Organisms which are added using this interface, will get available as proposed organisms when searching for onthologies in ISATab creator. Alternative names work like keywords, and will make show up the relevant entries.
On this page you can see some simple statistics about the usage of your resources.
The following software are needed for proper functioning (MetaDB may also work with other software versions, but was not tested):
- Java 1.7
- Tomcat 6
- MySQL 5.5
- Grails 2.2.3
- R 3.0.1
Get the code
git clone https://github.com/rmylonas/MetaDB
Run unit tests
grails test-app unit:
They should all pass..
Prepare your configuration
set correct folders in grails-app/conf/Config.groovy:
metadb.isatab.metabolConfigFile = [path to your ISAcreator configuration file]
(configuration folder can be copied from resources/conf/MetaboLightsConfig20130507 or taken from MetaboLights)
metadb.dataPath = "[your data folder]" (make sure this directory exists and is empty)
metadb.conf.metams.script = "[R script folder]" (copy folder from resources/conf/metaMS)
metadb.conf.metams.instrumentSettings = "[RData MetaMS instrument settings]" (copy folder from resources/conf/instrumentSettings)

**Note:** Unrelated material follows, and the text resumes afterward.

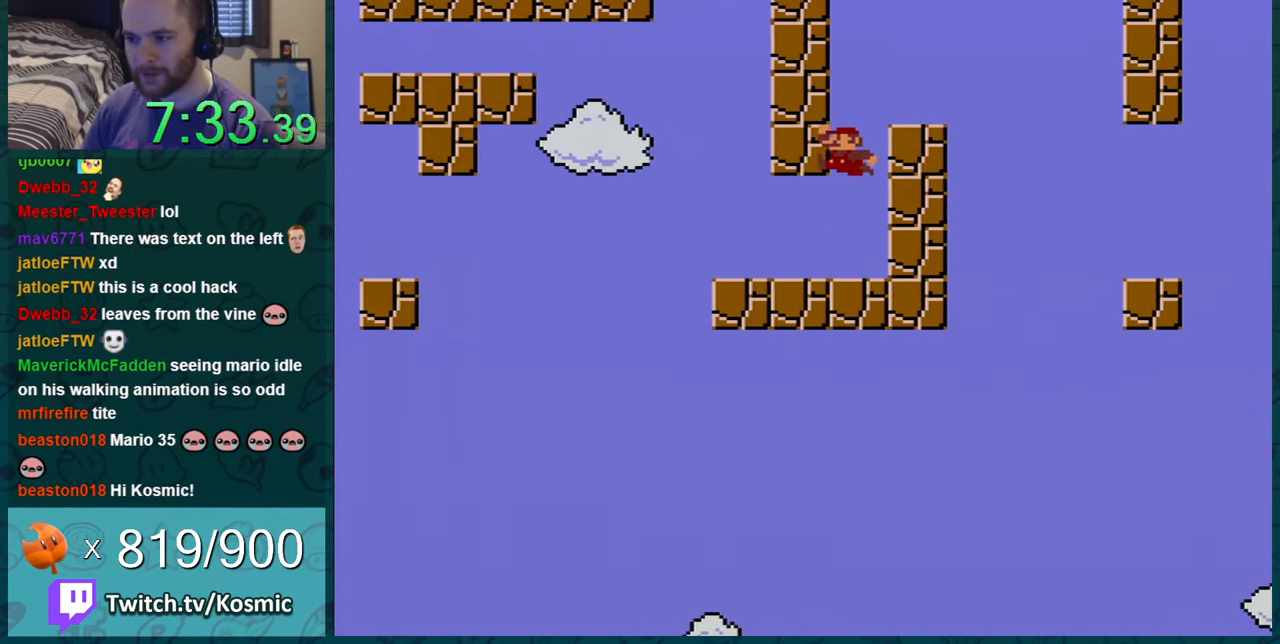
{"buttons": ["Y", "DPAD_LEFT"], "events": [[16, "DPAD_RIGHT", "down"], [267, "DPAD_RIGHT", "up"], [317, "DPAD_LEFT", "down"]]}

metadb.conf.metams.databases = "[RData MetaMS databases]" (copy folder from resources/conf/databases)
set your database settings in grails-app/conf/DataSource.groovy:
Set user, password and the correct URL to your database. Make sure to create a database called MetaMS. That's also the place to change settings, in case you want to use PostgreSQL instead (look at Grails documentation for further info).
url = "jdbc:mysql://localhost/MetaDB" username = "root" password = "1234"
set directory for search indexing in grails-app/conf/Searchable.groovy:
Create and set directory, where MetaDB can save it's indexes
compassConnection = new File( "[path to indexes]" ).absolutePath
create and deploy war file:
create a .war file with your settings by executing following command from MetaDB folder:
copy the .war file to your local tomcat webapps folder.
access the main page and login as administrator
Username: admin Password: admin
install R packages
Install MetaMS from Bioconductor.
For PCA plotting, install the PCA library to your local R installation:
sudo R -e 'install.packages("./resources/R/PCA_0.0.2.1.tar.gz", repos = NULL, type="source")'
For all code derived from ISAcreator, the following CPAL licence applies:
CPAL License, available at http://isatab.sourceforge.net/licenses/ISAcreator-license.html
Other code sections go under the MIT Licence:
Copyright (C) <2013>
Permission is hereby granted, free of charge, to any person obtaining a copy of this software and associated documentation files (the "Software"), to deal in the Software without restriction, including without limitation the rights to use, copy, modify, merge, publish, distribute, sublicense, and/or sell copies of the Software, and to permit persons to whom the Software is furnished to do so, subject to the following conditions:
The above copyright notice and this permission notice shall be included in all copies or substantial portions of the Software.
THE SOFTWARE IS PROVIDED "AS IS", WITHOUT WARRANTY OF ANY KIND, EXPRESS OR IMPLIED, INCLUDING BUT NOT LIMITED TO THE WARRANTIES OF MERCHANTABILITY, FITNESS FOR A PARTICULAR PURPOSE AND NONINFRINGEMENT. IN NO EVENT SHALL THE AUTHORS OR COPYRIGHT HOLDERS BE LIABLE FOR ANY CLAIM, DAMAGES OR OTHER LIABILITY, WHETHER IN AN ACTION OF CONTRACT, TORT OR OTHERWISE, ARISING FROM, OUT OF OR IN CONNECTION WITH THE SOFTWARE OR THE USE OR OTHER DEALINGS IN THE SOFTWARE.